The Fifth Province
Dylan Quinn Dance Theatre remake the rules of choreography for a daring work exploring Irish mythology at The MAC
They emerge from the soil, curled up in foetal position in the dimly-lit, lugubrious dark, almost naked, becoming reborn from the earth as the plaintive music begins and their muscles strain into action, uncoiling and twisting.
The award-winning, Enniskillen-based choreographer Dylan Quinn is here concerned to explore a mythical Irish concept known as the fifth province, a fantastical region that was said to be situated near the hill of Tara, a rumoured fairy place where ancient kings laid down their arms and disputes to commune in shared identity, shared humanity, to celebrate what was shared beyond and above all difference and argument and battles about ownership of territory. This was then a place where swords were laid down and friendship abounded in the absence of adversarial concerns.
This heavy freight of conceptual engagement is not altogether born out by this emotionally-driven, sensual and then melancholic dance sequence, but this matters little, for the joy is witnessing the twisting and convulsing bodies moving to convey gradations of mood and much about connection, separation and relationship to the land.
There is sexual tension between male and female dancers, then strange arrangements of all five performers – including Quinn himself – that make beautiful shapes of connected bodies, startling tableaux of limbs entwined, shifting contortions then breaking apart and frantically, then, their hands shift mounds of soil and the velocity of movement heightens and quickens so that all are suddenly athletic and robust and defiant.
At one joyous moment the strains of wild Irish trad ring out and the dancers jig and twirl and swing each other round as at an impromptu ceilidh held over soil and in darkness to emphasise the primal, unstripped and inchoate atmosphere. To paraphrase a stupendous Yeatsian phrase - they dance so that they have outdanced thought. They are free of constraint, division and anxiety in the melee of music and the sheer liberation of the dance. So the elation of free movement is brought to its pitch, indicative of the shared joy of physicality.
Dylan Quinn remains a hugely inventive choreographer and dancer – someone who makes movement into something like conceptual art. Here the rules are remade and bodies become instruments of emotion.

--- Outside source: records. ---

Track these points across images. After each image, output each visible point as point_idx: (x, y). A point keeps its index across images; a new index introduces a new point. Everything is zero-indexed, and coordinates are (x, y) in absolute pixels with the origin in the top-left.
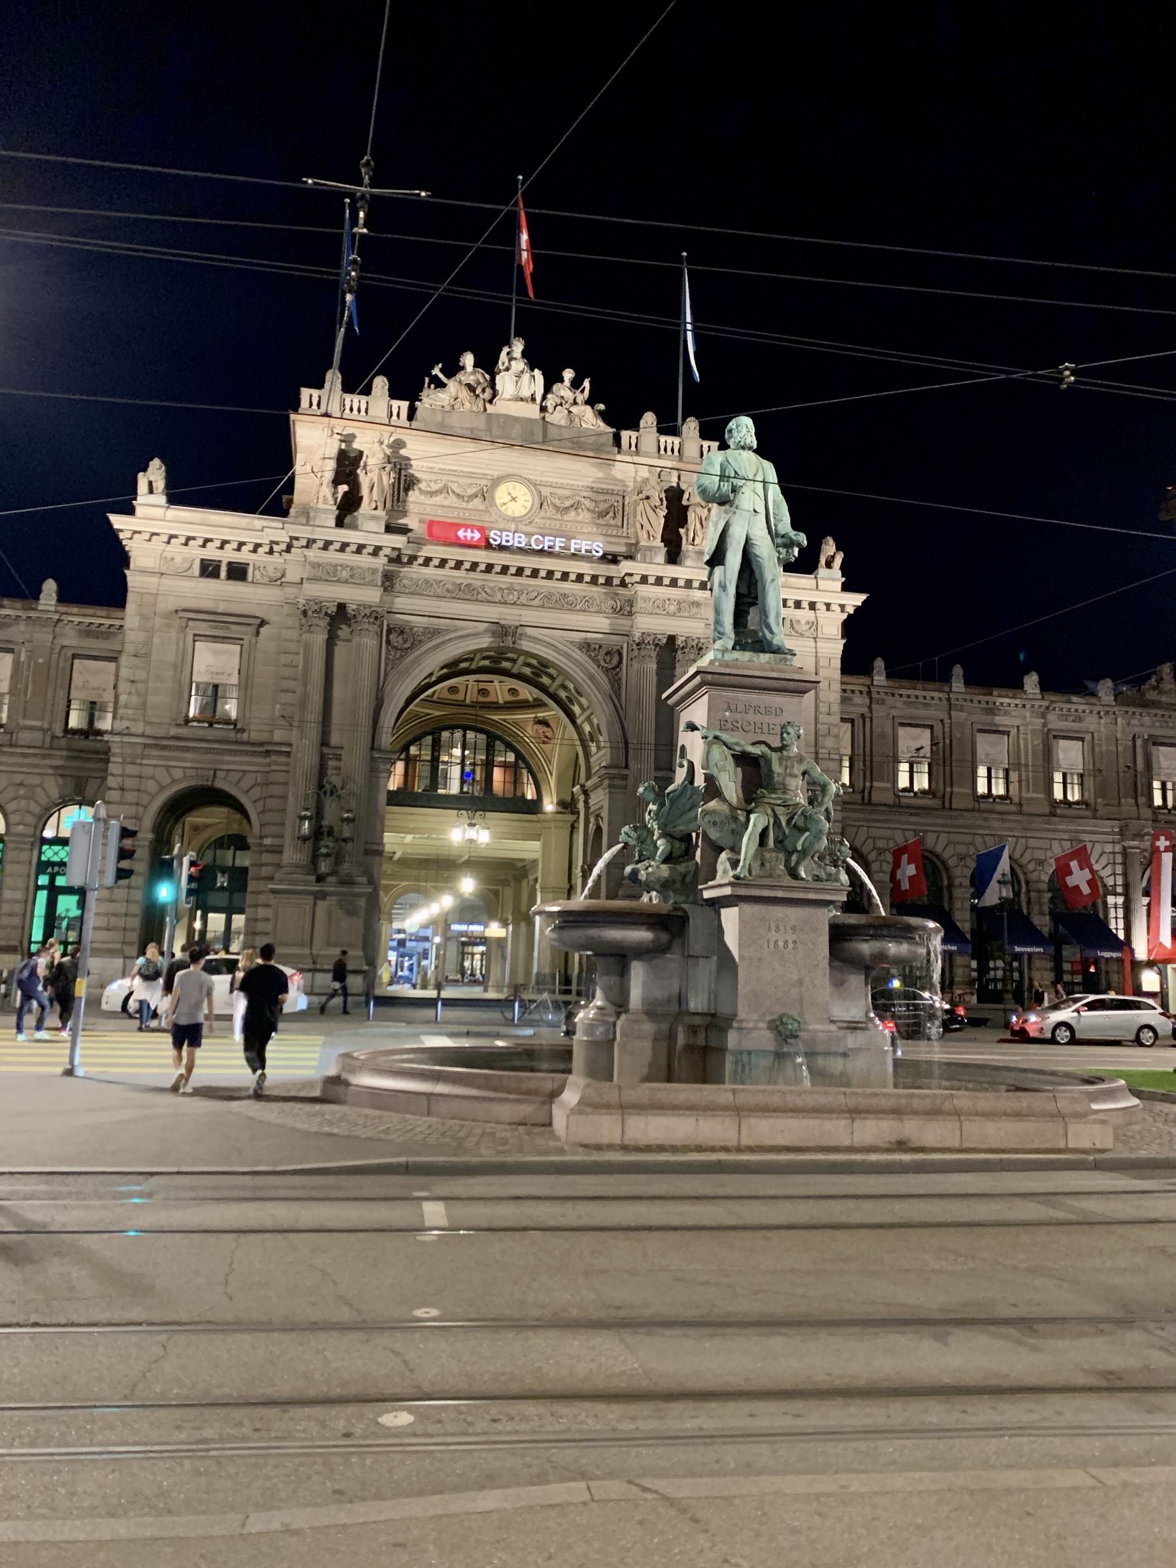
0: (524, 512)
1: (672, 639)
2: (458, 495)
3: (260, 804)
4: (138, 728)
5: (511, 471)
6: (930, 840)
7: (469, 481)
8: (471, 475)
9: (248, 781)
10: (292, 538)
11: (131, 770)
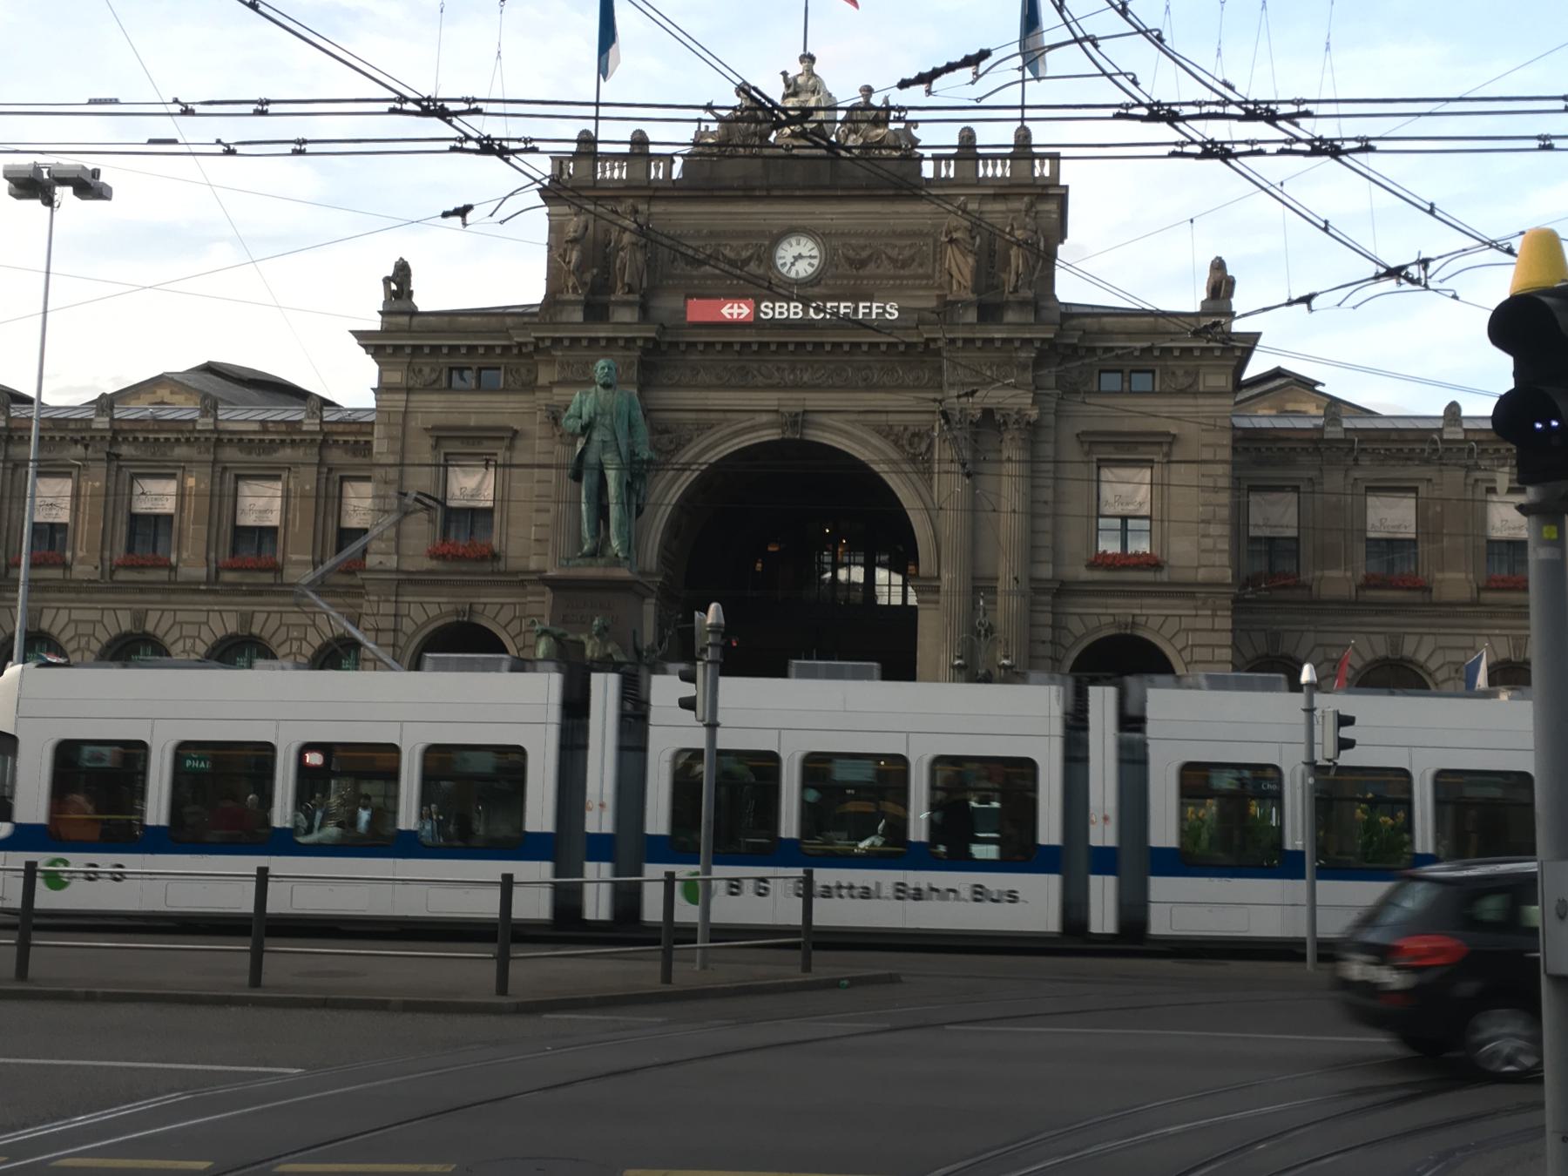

Rousing and delicately-wrought music which is clearly inflected with, although certainly not limited to the strains of Irish traditional numbers by Andy Garbi, an exquisitely dark and moody set by Seamus Harahan and minimal costumes that draw attention to each curve of the body by Belfast designer Gráinne Maher all add to what is a provocative, daring and thoughtful work by one of Northern Ireland's most innovative and post-modernist choreographers.

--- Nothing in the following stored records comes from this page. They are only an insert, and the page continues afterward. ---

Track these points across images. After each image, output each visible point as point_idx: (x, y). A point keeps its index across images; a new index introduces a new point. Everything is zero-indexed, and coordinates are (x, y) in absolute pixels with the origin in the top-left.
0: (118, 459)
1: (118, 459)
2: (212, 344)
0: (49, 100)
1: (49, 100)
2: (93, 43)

The tragedy is that we can't access a fifth province here in Ulster, a place where division and any adversarial concept of identity is eradicated in favour of a celebration of commonality. The fifth province doesn't need to be a mythical place, of course, if only human beings would decide to lay aside monolithic notions of cultural identity, of sectarianism, of us versus them, of bigotry and intransigence and a failure to see that each of us are creatures of the land and, indeed, to the land we will all return.
But until we see a transformation of ideology here, and indeed across the wide, wide world, the fifth province remains a beautiful, elusive and persistent dream. But what a compelling and addictive concept to dream of.
The Fifth Province runs at the Ardhowen Theatre, Enniskillen, February 7.